How common is ED after prostate surgery?
After radical prostatectomy, 35–85% of men experience some degree of ED depending on surgical technique, surgeon experience, nerve-sparing success, age, and pre-surgical function. With bilateral nerve-sparing by an experienced surgeon, 40–65% recover functional erections over 6–24 months.
Does ED from prostate cancer treatment get better over time?
After surgery: often yes. Nerve recovery is slow — most improvement occurs in the first 12–18 months, with some men improving up to 3 years post-surgery. After radiation: ED tends to develop gradually and is less likely to fully resolve. Early penile rehabilitation can improve long-term outcomes.

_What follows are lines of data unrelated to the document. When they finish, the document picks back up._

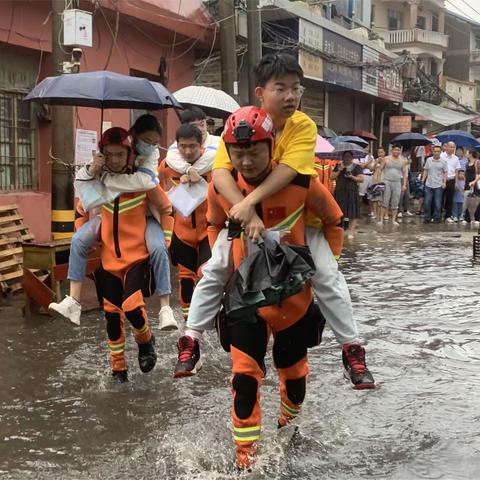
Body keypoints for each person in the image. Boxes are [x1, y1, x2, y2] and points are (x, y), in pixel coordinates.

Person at [173, 54, 375, 390]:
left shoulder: (302, 126)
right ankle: (191, 338)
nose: (290, 96)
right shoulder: (240, 124)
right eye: (280, 88)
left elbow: (289, 173)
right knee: (215, 269)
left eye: (296, 88)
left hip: (297, 224)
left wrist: (249, 204)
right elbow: (221, 175)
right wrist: (246, 211)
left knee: (327, 275)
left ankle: (351, 348)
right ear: (260, 93)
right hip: (245, 224)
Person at [206, 106, 342, 470]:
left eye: (255, 152)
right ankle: (245, 463)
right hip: (245, 303)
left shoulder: (302, 183)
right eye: (239, 153)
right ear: (229, 153)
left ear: (272, 147)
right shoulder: (222, 186)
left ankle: (288, 430)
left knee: (294, 378)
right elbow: (212, 225)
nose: (247, 161)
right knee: (244, 380)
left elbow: (334, 221)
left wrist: (323, 267)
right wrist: (224, 269)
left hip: (293, 300)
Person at [48, 115, 176, 330]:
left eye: (154, 143)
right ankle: (73, 301)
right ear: (134, 138)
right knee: (78, 241)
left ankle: (165, 308)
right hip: (108, 243)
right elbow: (82, 201)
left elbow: (153, 190)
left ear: (128, 153)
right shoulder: (101, 168)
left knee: (157, 250)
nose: (114, 159)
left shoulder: (146, 161)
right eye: (146, 141)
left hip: (143, 229)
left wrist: (167, 236)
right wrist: (93, 170)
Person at [75, 128, 171, 382]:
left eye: (120, 154)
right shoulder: (97, 180)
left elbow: (166, 209)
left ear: (129, 154)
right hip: (107, 261)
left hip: (137, 257)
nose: (114, 160)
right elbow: (81, 210)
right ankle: (118, 369)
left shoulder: (142, 182)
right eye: (109, 154)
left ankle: (145, 340)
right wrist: (87, 238)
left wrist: (165, 242)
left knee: (132, 307)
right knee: (111, 316)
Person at [159, 124, 212, 319]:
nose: (188, 151)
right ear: (176, 145)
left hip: (208, 230)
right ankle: (188, 328)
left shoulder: (213, 164)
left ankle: (210, 318)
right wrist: (170, 194)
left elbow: (225, 190)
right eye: (183, 146)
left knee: (207, 274)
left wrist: (202, 182)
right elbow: (154, 188)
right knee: (185, 278)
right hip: (182, 232)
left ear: (201, 145)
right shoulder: (168, 165)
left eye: (192, 146)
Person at [166, 107, 220, 177]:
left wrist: (191, 173)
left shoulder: (218, 141)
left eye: (202, 124)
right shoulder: (180, 142)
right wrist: (188, 169)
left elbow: (211, 157)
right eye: (194, 126)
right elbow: (171, 157)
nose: (200, 129)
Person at [330, 151, 364, 235]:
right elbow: (331, 177)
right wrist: (339, 171)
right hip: (340, 191)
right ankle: (340, 228)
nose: (347, 158)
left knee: (352, 210)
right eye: (345, 156)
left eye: (349, 156)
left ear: (352, 158)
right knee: (340, 210)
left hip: (352, 191)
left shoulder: (357, 167)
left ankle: (351, 230)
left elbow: (361, 179)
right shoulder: (338, 166)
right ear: (342, 157)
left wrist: (351, 177)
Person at [379, 144, 407, 226]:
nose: (397, 151)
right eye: (395, 150)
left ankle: (394, 220)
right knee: (385, 200)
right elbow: (380, 169)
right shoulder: (386, 159)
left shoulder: (403, 161)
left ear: (400, 151)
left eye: (398, 150)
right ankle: (381, 219)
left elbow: (404, 173)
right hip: (387, 181)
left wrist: (404, 184)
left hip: (397, 182)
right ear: (392, 150)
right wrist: (380, 180)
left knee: (395, 201)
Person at [421, 145, 447, 224]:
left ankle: (437, 218)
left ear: (440, 152)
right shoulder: (429, 160)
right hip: (429, 184)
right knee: (427, 202)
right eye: (435, 151)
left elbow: (445, 172)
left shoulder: (443, 162)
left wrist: (444, 182)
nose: (436, 153)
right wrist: (422, 180)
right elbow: (426, 170)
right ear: (432, 152)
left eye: (438, 151)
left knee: (438, 203)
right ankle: (427, 218)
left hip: (438, 185)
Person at [441, 141, 460, 223]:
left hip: (451, 180)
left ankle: (447, 216)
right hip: (441, 180)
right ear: (446, 147)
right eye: (450, 147)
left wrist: (456, 183)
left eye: (453, 147)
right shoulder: (441, 156)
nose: (452, 149)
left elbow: (456, 171)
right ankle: (437, 215)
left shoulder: (456, 158)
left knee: (450, 199)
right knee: (440, 198)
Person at [460, 150, 480, 225]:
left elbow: (478, 174)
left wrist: (474, 182)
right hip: (468, 184)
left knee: (477, 201)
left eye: (467, 153)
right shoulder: (467, 163)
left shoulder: (477, 162)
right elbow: (465, 175)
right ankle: (467, 218)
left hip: (475, 184)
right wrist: (464, 184)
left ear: (471, 154)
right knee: (467, 200)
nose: (466, 154)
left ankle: (477, 218)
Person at [368, 147, 386, 222]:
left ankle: (383, 214)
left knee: (383, 198)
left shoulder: (387, 160)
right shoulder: (375, 160)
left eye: (382, 152)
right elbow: (371, 169)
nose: (380, 154)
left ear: (384, 153)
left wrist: (382, 162)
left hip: (383, 179)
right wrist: (376, 162)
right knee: (375, 198)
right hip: (375, 179)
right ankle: (375, 213)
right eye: (379, 152)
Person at [397, 149, 414, 218]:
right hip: (400, 177)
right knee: (401, 194)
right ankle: (399, 210)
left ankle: (406, 209)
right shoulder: (399, 157)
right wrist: (406, 162)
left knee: (407, 194)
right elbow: (400, 166)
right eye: (408, 152)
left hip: (406, 177)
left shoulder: (407, 158)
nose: (408, 153)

Does Viagra work after prostate surgery?
PDE5 inhibitors work after prostate surgery only if cavernous nerves were preserved. Response rates are typically 35–75% depending on nerve-sparing success — lower than in non-surgical ED. They may take months to become effective as nerves recover. If nerves were not spared, injection therapy or vacuum devices are more effective options.
What is penile rehabilitation?
Using pro-erectile treatments (daily PDE5 inhibitors, vacuum devices, or both) starting soon after prostate cancer treatment — even before erections return naturally — to maintain blood flow, prevent tissue damage, and support nerve recovery. Most urologists recommend some form of rehabilitation starting within weeks of surgery.